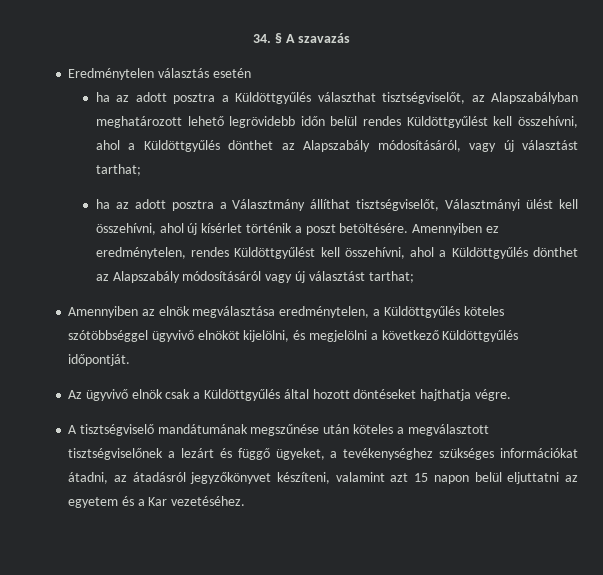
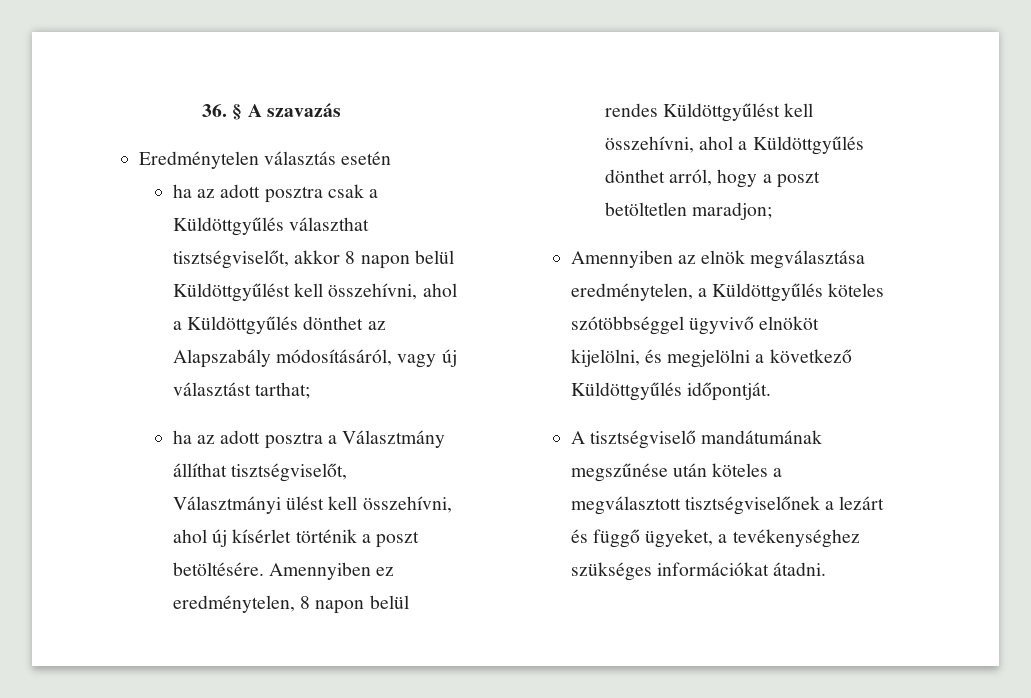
[253,34,272,43] 34. -> [202,104,228,117] 36.
(216, 98) none -> [327,184,364,198] csak
[471,92,578,104] [95,116,402,128] az Alapszabályban meghatározott lehető legrövidebb időn belül rendes -> [294,250,454,269] akkor 8 napon belül
[191,247,578,259] [95,271,414,283] rendes Küldöttgyűlést kell összehívni, ahol a Küldöttgyűlés dönthet az Alapszabály módosításáról vagy új választást tarthat; -> [300,595,409,614] [604,103,814,122] [604,136,864,155] [604,169,820,188] [604,202,773,220] 8 napon belül rendes Küldöttgyűlést kell összehívni, ahol a Küldöttgyűlés dönthet arról, hogy a poszt betöltetlen maradjon;
[68,389,511,401] // Az ügyvivő elnök csak a Küldöttgyűlés által hozott döntéseket hajthatja végre. -> (771, 391) none
[68,472,578,484] [68,496,246,508] átadni, az átadásról jegyzőkönyvet készíteni, valamint azt 15 napon belül eljuttatni az egyetem és a Kar vezetéséhez. -> [773,562,827,576] átadni.

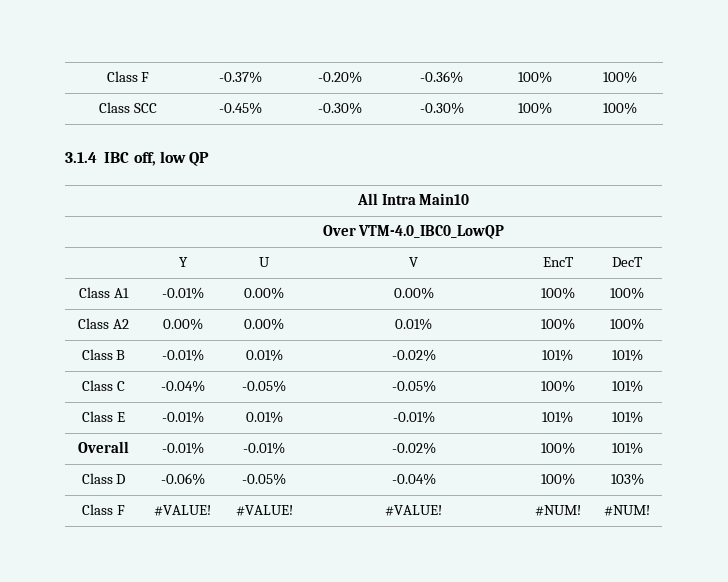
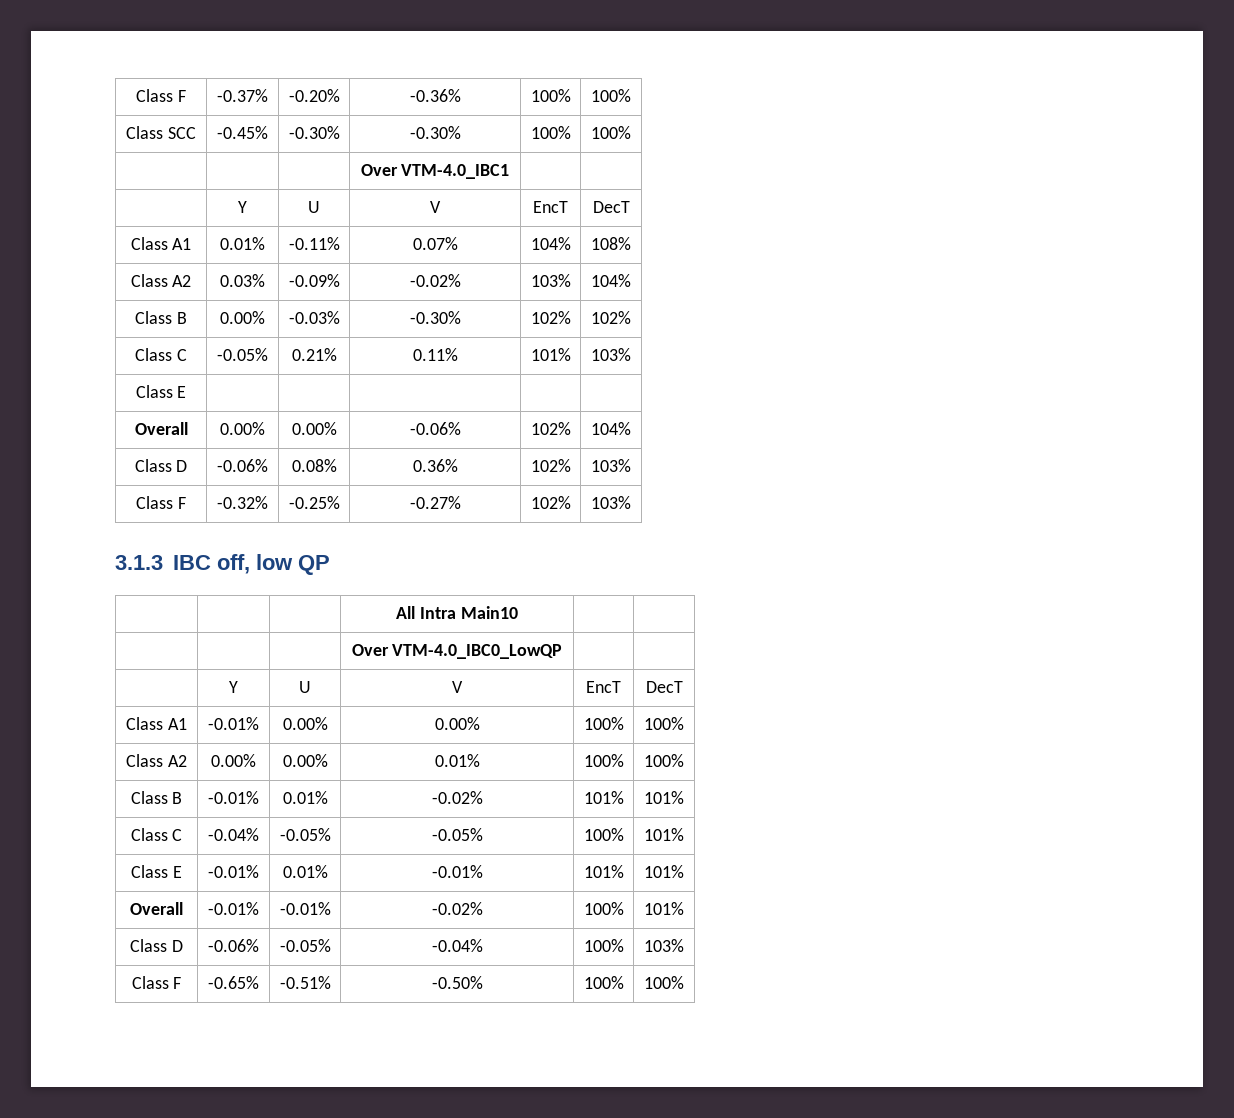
[65,152,97,163] // 3.1.4 -> [360,164,510,179] [238,201,247,213] [308,201,320,213] [430,201,441,213] [533,201,568,213] [592,201,630,213] [130,237,192,250] [220,237,265,250] [288,237,340,250] [412,237,458,250] [530,237,571,250] [591,237,631,250] [130,274,192,287] [220,274,265,287] [288,274,340,287] [409,274,461,287] [530,274,571,287] [591,274,631,287] [135,311,187,324] [220,311,265,324] [288,311,340,324] [409,311,461,324] [530,311,571,324] [591,311,631,324] [135,348,187,361] [217,348,268,361] [291,348,337,361] [412,348,458,361] [530,348,571,361] [591,348,631,361] [135,385,187,398] [134,422,188,435] [220,422,265,435] [291,422,337,435] [409,422,461,435] [530,422,571,435] [591,422,631,435] [134,459,188,472] [217,459,268,472] [291,459,337,472] [412,459,458,472] [530,459,571,472] [591,459,631,472] [136,496,186,509] [217,496,268,509] [288,496,340,509] [409,496,461,509] [530,496,571,509] [591,496,631,509] [115,555,163,570] // | | | Over VTM-4.0_IBC1 | | // | Y | U | V | EncT | DecT // Class A1 | 0.01% | -0.11% | 0.07% | 104% | 108% // Class A2 | 0.03% | -0.09% | -0.02% | 103% | 104% // Class B | 0.00% | -0.03% | -0.30% | 102% | 102% // Class C | -0.05% | 0.21% | 0.11% | 101% | 103% // Class E | | | | | // Overall | 0.00% | 0.00% | -0.06% | 102% | 104% // Class D | -0.06% | 0.08% | 0.36% | 102% | 103% // Class F | -0.32% | -0.25% | -0.27% | 102% | 103% // 3.1.3
[154,505,211,516] [235,505,293,516] [385,505,442,516] [534,505,581,516] [604,505,650,516] #VALUE! | #VALUE! | #VALUE! | #NUM! | #NUM! -> [208,976,259,989] [279,976,331,989] [431,976,483,989] [583,976,624,989] [644,976,684,989] -0.65% | -0.51% | -0.50% | 100% | 100%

* DIRECTIONS: The answer should contain only the lines from the beginning of the material above through the line with "[68,472,578,484] [68,496,246,508] átadni, az", retyped exactly, with the pictures removed.

* OUTPUT OF THE EXERCISE:
[253,34,272,43] 34. -> [202,104,228,117] 36.
(216, 98) none -> [327,184,364,198] csak
[471,92,578,104] [95,116,402,128] az Alapszabályban meghatározott lehető legrövidebb időn belül rendes -> [294,250,454,269] akkor 8 napon belül
[191,247,578,259] [95,271,414,283] rendes Küldöttgyűlést kell összehívni, ahol a Küldöttgyűlés dönthet az Alapszabály módosításáról vagy új választást tarthat; -> [300,595,409,614] [604,103,814,122] [604,136,864,155] [604,169,820,188] [604,202,773,220] 8 napon belül rendes Küldöttgyűlést kell összehívni, ahol a Küldöttgyűlés dönthet arról, hogy a poszt betöltetlen maradjon;
[68,389,511,401] // Az ügyvivő elnök csak a Küldöttgyűlés által hozott döntéseket hajthatja végre. -> (771, 391) none
[68,472,578,484] [68,496,246,508] átadni, az átadásról jegyzőkönyvet készíteni, valamint azt 15 napon belül eljuttatni az egyetem és a Kar vezetéséhez. -> [773,562,827,576] átadni.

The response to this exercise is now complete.